I remember when I was a teenager, freshly starting college, and certainly no stranger to sex by then. I volunteered with a community organization in my college town, that visited the women in the County Jail. I can’t remember if we facilitated support groups or brought books and discussed them, or what we did in there. I spent two hours each week locked in with the women in conversation. Early on, after I had only visited a few times, the women were all introducing themselves, and one woman said “I am a ‘sex-change,’ I used to be a man.” I had never heard of that before. Actually, I had heard of something similar, the “castrati sopranos,” somehow curiously, talked about by my dad when I was pretty small. This was the practice of castrating young male singers before puberty in order to retain singing voices equivalent to that of a soprano, mezzo-soprano, or contralto, begun in 16th Century Italy. I had not thought about this again until that moment in the jail. My reaction was identical, a full body chill went through me and I was terrified. I had no idea why, but I was haunted, especially being locked in for rest of the session. I had nightmares for some time, afraid to do my next shift in the jail, afraid that she would still be in there. I never saw her again, but I never forgot it.

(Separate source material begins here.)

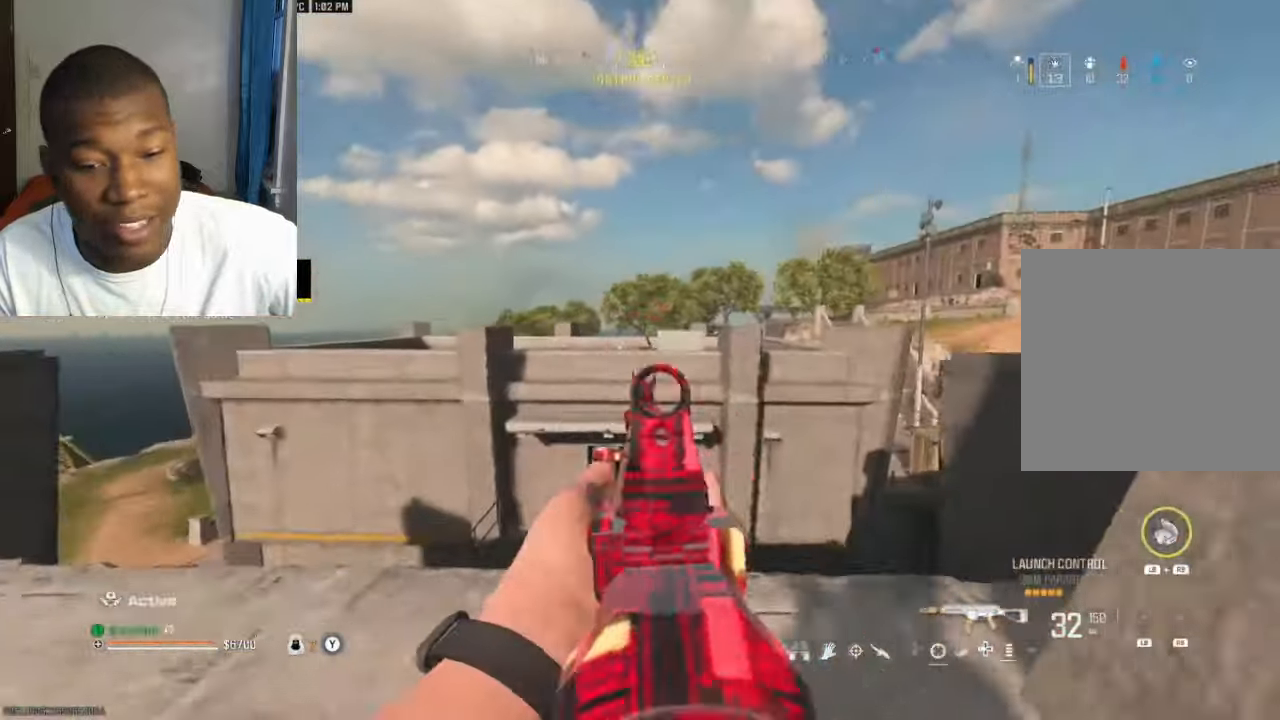
{"buttons": ["L2"], "left_stick": "right", "right_stick": "center", "events": [[67, "A", "down"], [134, "A", "up"], [134, "right_stick", "center"], [200, "left_stick", "left"], [267, "L2", "down"], [434, "right_stick", "right"], [467, "left_stick", "right"], [500, "right_stick", "center"]]}
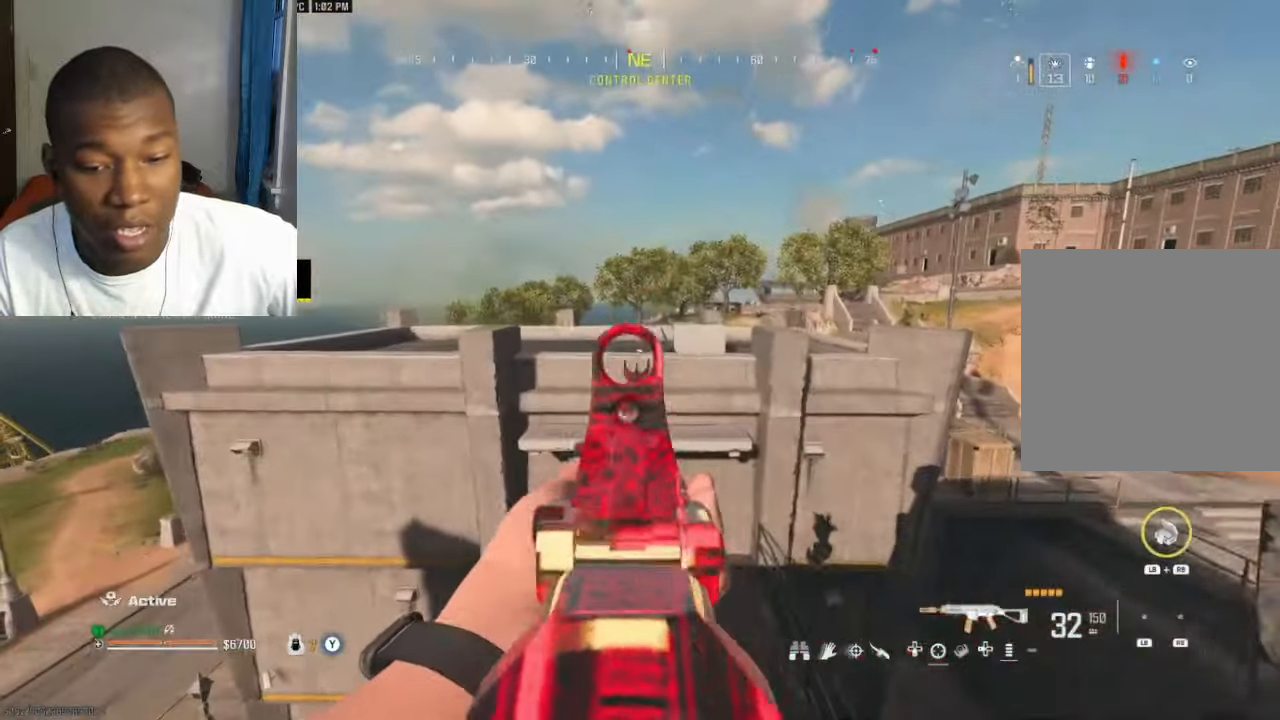
{"buttons": [], "left_stick": "up-right", "right_stick": "right", "events": [[134, "L2", "up"], [167, "left_stick", "left"], [334, "right_stick", "right"], [367, "X", "down"], [367, "left_stick", "down"], [434, "X", "up"], [434, "left_stick", "right"], [500, "left_stick", "up-right"]]}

Now that there is a growing awareness about transgender and all manner of non-binary sexualities, I am terribly ashamed to have reacted that way. I take seriously the mandate as a therapist, a sex therapist and a human being, the mandate to educate myself about a whole world of sexuality that I was ignorant about. I have made mistakes in my language, sometimes in cases where a parent has gently corrected me, sometimes less gently by an angry client. But my point is that trauma skews reactions, assumptions and feelings for a long time to come. Duh!! And I do hope my recounting of this story does not hurt or offend anyone!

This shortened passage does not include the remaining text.